连话都说不出来,简单的生活本能,都做不了。
江绵绵并不觉得张丽萍能够拿到隐毒下给父亲,那到底问题出在哪里呢?
…………
祁宴去到医院的时候,唐菲菲半躺在床上,闭目养神,听到脚步声,唐菲菲睁开水眸,看到是祁宴以后,心里那是既开心又难过。
刚刚祁宴去找江绵绵了,两个人相依相偎的走在一起,她恨不得把江绵绵给剁成肉泥,取而代之。
可这还不是让唐菲菲最为愤怒恐惧的,最让她担心害怕的是,现在江绵绵掌握了她太多的秘密。
本来她才是掌控全局的棋手,但不知道最近为什么,江绵绵成了棋手,而她成了被随意拿捏的棋子。
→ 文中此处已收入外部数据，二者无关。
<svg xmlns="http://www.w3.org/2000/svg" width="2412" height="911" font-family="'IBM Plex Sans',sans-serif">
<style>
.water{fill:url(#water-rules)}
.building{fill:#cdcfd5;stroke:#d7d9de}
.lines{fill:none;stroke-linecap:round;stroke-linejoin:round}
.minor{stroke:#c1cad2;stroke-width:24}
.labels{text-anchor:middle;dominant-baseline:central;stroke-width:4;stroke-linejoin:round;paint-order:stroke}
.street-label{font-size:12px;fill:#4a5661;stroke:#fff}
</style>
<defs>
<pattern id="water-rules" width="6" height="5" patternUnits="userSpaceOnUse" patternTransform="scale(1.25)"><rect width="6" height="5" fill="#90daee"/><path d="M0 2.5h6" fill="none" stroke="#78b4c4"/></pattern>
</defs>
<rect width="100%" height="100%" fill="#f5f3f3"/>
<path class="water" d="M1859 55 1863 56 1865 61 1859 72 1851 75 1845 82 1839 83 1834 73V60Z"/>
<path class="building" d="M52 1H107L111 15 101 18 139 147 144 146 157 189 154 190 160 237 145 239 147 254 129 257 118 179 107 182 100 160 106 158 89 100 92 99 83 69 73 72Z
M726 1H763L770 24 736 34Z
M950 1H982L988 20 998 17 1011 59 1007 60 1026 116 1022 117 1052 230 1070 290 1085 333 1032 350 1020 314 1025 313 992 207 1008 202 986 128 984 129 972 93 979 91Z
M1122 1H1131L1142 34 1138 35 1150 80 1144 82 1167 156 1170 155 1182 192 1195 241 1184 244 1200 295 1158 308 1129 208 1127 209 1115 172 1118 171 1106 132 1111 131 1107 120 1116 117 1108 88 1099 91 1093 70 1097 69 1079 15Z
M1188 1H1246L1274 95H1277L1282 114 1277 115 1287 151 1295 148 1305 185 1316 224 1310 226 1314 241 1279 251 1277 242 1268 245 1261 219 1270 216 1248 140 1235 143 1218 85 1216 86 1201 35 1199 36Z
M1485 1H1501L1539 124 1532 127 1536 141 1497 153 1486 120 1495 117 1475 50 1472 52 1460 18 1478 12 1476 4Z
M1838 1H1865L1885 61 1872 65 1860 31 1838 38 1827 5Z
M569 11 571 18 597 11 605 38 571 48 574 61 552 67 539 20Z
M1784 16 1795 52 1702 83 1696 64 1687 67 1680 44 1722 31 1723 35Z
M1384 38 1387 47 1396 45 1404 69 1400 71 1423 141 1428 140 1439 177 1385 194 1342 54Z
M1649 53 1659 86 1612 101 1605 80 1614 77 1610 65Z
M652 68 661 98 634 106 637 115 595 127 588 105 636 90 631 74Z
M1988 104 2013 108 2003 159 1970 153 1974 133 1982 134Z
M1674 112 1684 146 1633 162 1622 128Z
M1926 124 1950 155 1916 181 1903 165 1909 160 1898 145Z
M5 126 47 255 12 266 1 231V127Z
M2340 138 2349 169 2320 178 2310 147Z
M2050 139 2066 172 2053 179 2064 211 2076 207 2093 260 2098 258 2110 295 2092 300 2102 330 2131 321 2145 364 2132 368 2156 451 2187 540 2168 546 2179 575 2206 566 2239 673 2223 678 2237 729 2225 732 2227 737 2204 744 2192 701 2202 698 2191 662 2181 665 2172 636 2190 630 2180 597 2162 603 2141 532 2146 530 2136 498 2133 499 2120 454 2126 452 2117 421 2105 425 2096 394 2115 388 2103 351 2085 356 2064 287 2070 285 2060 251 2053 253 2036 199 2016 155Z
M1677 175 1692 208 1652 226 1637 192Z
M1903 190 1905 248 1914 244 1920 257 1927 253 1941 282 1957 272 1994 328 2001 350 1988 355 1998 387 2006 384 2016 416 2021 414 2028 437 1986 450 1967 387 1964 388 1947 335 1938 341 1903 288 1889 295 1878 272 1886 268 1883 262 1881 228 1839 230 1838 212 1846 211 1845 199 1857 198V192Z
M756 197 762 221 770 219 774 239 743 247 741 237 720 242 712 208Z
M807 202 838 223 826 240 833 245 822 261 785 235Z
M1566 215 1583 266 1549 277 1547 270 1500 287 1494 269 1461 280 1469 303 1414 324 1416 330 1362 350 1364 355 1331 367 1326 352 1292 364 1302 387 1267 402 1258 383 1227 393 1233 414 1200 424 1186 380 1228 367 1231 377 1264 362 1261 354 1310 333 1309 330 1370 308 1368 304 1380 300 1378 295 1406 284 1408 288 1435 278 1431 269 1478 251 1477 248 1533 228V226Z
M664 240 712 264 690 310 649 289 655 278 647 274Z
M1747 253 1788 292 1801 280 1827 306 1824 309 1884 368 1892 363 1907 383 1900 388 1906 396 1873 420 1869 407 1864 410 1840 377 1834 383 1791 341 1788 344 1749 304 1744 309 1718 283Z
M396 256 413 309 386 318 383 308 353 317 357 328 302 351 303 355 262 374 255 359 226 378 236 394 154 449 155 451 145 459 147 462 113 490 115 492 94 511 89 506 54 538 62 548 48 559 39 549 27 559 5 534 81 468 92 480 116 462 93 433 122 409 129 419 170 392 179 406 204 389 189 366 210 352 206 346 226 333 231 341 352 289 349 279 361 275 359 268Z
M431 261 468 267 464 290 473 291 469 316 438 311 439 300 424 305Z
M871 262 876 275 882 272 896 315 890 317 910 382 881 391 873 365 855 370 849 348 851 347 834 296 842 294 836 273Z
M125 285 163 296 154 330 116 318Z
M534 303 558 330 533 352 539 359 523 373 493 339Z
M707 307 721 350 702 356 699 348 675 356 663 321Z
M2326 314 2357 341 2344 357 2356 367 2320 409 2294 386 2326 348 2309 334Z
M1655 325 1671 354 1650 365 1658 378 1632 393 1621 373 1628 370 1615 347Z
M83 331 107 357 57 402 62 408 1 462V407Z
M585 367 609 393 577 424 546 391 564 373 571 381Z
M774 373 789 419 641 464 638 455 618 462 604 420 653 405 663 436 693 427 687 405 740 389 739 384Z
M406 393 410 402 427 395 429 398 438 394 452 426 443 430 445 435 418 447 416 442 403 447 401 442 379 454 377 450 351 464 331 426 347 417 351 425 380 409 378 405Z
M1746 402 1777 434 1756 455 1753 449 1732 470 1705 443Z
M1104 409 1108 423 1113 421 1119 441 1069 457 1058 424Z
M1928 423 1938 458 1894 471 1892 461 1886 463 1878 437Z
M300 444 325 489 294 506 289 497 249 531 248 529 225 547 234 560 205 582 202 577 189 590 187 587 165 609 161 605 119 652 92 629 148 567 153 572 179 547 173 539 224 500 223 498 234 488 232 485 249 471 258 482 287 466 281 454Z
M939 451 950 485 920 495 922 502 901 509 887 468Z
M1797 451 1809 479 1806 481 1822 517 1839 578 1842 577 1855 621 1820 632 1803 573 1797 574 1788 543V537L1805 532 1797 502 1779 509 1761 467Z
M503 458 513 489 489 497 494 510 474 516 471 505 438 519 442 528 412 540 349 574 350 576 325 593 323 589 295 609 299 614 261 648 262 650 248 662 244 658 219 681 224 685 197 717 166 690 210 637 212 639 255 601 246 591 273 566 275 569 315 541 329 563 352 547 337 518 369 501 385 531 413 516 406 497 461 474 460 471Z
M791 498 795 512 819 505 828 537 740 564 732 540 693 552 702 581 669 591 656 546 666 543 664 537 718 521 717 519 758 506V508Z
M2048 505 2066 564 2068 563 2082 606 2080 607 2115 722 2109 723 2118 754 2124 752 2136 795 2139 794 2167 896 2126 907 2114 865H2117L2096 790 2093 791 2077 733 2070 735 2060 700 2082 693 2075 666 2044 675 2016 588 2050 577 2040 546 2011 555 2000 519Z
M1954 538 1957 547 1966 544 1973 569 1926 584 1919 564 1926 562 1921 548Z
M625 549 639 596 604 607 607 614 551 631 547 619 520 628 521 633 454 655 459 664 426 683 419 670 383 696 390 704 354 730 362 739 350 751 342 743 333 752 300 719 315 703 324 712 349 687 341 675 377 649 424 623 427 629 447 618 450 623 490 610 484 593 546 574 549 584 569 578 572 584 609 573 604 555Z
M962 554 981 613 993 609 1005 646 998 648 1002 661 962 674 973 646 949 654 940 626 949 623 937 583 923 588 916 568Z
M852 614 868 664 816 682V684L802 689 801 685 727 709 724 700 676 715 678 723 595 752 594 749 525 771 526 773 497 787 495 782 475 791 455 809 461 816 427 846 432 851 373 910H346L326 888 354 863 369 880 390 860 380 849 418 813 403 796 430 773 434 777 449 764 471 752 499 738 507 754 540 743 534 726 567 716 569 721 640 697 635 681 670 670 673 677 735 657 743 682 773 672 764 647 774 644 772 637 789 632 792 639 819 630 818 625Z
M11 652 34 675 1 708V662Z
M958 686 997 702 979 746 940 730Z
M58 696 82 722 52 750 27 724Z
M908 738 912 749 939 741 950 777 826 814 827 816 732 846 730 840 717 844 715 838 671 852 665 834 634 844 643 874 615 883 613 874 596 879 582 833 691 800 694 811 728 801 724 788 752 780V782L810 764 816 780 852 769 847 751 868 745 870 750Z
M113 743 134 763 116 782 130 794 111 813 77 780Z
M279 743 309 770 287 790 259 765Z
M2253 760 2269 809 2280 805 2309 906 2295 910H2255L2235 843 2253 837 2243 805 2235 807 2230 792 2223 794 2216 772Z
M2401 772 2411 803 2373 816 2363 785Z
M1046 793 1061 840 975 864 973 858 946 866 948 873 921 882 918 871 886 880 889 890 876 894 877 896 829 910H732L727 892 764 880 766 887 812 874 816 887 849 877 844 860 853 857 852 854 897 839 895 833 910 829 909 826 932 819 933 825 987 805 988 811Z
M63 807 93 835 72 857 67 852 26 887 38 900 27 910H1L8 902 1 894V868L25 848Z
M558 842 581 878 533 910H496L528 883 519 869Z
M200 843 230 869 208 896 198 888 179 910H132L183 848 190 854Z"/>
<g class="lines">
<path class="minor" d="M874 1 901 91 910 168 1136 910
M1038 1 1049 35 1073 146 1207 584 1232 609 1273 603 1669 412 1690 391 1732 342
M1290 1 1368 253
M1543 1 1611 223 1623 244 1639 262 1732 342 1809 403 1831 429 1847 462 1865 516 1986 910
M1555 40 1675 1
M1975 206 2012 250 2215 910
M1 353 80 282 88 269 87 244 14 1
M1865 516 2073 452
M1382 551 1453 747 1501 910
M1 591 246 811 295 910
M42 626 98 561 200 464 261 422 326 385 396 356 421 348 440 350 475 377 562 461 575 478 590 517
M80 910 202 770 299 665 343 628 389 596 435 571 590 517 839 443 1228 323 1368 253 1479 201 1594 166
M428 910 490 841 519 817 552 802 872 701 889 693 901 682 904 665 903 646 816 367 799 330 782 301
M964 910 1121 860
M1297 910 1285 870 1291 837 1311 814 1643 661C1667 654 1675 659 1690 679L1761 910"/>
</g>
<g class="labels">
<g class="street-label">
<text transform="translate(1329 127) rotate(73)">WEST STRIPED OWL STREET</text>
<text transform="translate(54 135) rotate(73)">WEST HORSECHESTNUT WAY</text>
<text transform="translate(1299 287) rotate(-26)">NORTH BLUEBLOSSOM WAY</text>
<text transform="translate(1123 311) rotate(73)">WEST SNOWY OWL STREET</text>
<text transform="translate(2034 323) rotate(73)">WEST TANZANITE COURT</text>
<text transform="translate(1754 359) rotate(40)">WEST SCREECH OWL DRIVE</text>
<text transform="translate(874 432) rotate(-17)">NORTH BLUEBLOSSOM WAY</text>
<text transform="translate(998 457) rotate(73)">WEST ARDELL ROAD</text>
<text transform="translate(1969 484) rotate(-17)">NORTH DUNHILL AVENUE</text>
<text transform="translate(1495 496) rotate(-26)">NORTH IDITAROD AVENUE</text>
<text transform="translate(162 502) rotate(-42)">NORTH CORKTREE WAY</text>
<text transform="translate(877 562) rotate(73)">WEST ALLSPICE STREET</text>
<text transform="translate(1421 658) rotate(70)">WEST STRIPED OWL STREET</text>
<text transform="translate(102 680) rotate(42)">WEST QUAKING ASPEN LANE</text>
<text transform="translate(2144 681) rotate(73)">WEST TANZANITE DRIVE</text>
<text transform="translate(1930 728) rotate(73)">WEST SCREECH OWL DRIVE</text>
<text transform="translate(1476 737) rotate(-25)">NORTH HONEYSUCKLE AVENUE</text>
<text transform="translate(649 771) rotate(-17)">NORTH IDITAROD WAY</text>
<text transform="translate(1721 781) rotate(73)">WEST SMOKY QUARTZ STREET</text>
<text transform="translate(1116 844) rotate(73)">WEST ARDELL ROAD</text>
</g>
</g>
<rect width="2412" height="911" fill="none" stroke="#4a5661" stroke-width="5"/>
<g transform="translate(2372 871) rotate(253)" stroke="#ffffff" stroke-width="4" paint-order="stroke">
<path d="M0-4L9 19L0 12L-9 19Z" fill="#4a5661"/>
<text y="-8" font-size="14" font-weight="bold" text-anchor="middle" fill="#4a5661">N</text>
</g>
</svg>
但她不急,她还有最后底牌,在江氏集团的三年里,她和江姗姗合作,把江氏的股东全部收买,架空成了自己人。
而现在江峰已中毒至深,江氏的股份江峰占了百分之四十,只要江姗姗能在江峰神智不清之前,将他全部的股份拿到手。
那么,江姗姗就可以成为江氏的董事长,真正的掌权人。
而江绵绵手里的那一点点股份,那江氏总裁的位置,又能算的了什么?
所以,她现在就算被江绵绵控制,拿捏,她也要忍着,因为不到最后一刻,谁也说不准,谁才是最后的赢家。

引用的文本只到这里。